La page du site Internet Wikipédia décrivant le Palais de Dioclétien nous apprend ceci :

« L'angle sud-ouest du palais était occupé par un autre téménos, d'une largeur équivalente à celui du Mausolée, mais plus long (44 m). Il comprenait un petit temple classique et deux structures circulaires, dans les angles nord-est et sud-est, correspondaient peut-être à des autels. Ces deux derniers édifices ne sont conservés qu'à l'état de fondations et leur fonction ne peut être identifiée avec certitude.

Le temple est un édifice tétrastyle prostyle corinthien, l'entrée tournée vers le Péristyle. Il est construit sur un podium de 21 m sur 9,30 m, pour une hauteur de 2,50 m. Il ne reste rien du pronaos et donc de la façade, mais le reste du temple est très bien conservé. Les murs extérieurs de la cella, longue de 11,40 m, présentent un appareil bien ajusté, et sont décorés aux angles de pilastres avec leur chapiteau. La porte, large de 2,50 m et haute de 6 m, a un chambranle richement sculpté : au milieu du feuillage, des enfants cueillent des raisins tandis que des oiseaux volettent autour. Deux consoles à volutes supportent une corniche corinthienne à dix modillons : les entre-modillons sont occupés par des têtes sculptées représentant deux tritons, Helios, Héraclès, Apollon, une tête humaine non identifiée, deux Victoires ailées et un aigle. Aucun élément de ce programme iconographique ne peut être directement relié à l'idéologie tétrarchique.

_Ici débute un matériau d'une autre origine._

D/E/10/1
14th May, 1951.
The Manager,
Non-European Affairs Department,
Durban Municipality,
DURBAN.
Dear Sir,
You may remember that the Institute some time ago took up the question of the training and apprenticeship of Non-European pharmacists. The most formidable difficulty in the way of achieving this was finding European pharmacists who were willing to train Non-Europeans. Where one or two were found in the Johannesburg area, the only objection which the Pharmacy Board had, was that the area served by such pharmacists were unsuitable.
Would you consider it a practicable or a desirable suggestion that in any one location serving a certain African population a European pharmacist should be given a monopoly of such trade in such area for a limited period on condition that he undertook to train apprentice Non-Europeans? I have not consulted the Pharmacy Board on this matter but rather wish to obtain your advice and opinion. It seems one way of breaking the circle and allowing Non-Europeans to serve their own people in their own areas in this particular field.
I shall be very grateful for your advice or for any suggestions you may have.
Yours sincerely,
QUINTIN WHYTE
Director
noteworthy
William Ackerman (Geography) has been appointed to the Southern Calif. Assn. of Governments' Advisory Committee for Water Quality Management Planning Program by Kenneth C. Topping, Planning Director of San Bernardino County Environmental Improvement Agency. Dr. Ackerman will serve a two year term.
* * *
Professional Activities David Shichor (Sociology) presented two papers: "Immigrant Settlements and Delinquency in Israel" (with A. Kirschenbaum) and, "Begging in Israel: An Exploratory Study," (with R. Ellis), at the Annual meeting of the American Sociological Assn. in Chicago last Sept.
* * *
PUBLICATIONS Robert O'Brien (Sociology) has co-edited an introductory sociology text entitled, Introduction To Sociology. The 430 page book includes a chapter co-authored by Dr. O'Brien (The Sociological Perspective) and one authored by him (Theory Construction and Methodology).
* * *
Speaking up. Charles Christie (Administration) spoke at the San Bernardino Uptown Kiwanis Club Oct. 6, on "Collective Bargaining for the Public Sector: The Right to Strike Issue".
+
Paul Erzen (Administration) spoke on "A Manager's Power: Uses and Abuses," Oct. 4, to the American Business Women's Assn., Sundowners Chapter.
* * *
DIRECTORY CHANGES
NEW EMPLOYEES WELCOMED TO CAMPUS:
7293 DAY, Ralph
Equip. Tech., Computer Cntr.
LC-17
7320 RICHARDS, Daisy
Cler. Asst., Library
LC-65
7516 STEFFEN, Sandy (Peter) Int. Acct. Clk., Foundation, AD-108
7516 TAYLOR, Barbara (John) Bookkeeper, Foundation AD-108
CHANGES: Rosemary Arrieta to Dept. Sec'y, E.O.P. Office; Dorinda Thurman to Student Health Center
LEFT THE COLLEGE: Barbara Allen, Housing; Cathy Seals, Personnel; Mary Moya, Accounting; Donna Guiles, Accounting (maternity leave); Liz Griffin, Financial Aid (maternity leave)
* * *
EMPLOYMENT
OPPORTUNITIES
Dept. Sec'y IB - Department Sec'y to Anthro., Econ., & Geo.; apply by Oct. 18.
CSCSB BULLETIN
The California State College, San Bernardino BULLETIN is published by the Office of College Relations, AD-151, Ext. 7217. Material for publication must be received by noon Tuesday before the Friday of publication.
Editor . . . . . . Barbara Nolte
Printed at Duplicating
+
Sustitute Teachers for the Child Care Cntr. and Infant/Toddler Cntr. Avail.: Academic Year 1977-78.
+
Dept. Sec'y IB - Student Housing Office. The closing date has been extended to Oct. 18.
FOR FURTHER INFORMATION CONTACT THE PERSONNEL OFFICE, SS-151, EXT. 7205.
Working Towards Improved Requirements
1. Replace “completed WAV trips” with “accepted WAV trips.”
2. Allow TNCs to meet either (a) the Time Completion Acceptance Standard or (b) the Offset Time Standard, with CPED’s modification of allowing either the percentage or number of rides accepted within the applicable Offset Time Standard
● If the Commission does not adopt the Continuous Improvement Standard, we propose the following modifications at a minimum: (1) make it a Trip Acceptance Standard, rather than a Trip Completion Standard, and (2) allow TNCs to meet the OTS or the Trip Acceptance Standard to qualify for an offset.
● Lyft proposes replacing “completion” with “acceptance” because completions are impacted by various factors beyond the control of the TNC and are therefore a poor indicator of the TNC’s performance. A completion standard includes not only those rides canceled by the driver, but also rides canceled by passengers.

La chambre du temple est couverte par une voûte en berceau, faite de trois rangées de dalles soigneusement ajustées, et sculptées pour former un plafond à caissons : le décor sculpté de têtes humaines et de rosettes en est souvent comparé à celui du temple de Vénus à Rome, construit sous le règne d'Hadrien près du Forum Romanum. Immédiatement sous la voûte court une corniche corinthienne dont les modillons sont décorés par des éclairs.

La statue de culte que contenait la cella est probablement celle qui fut emportée à Venise à la fin du XIVe siècle : on suppose, d'après l'ascendance divine que Dioclétien a voulu se donner, qu'il s'agissait d'une statue de Jupiter, auquel aurait été dédié le temple. La présence de l'aigle jovien, et du serviteur héroïque de Jupiter qu'est Héraclès parmi les figures sculptées de la corniche extérieure, mais aussi celle des éclairs sur la corniche intérieure s'accordent bien avec cette hypothèse.

Comme le podium du mausolée, celui du temple comporte une crypte, à laquelle on accède par un étroit passage à l'arrière. Sa fonction est inconnue.
[...] »


Les images 1, 2 et 4 permettent d'évaluer la richesse de la décoration conservée en grande partie. Un examen détaillé permet de repérer des scènes intéressantes.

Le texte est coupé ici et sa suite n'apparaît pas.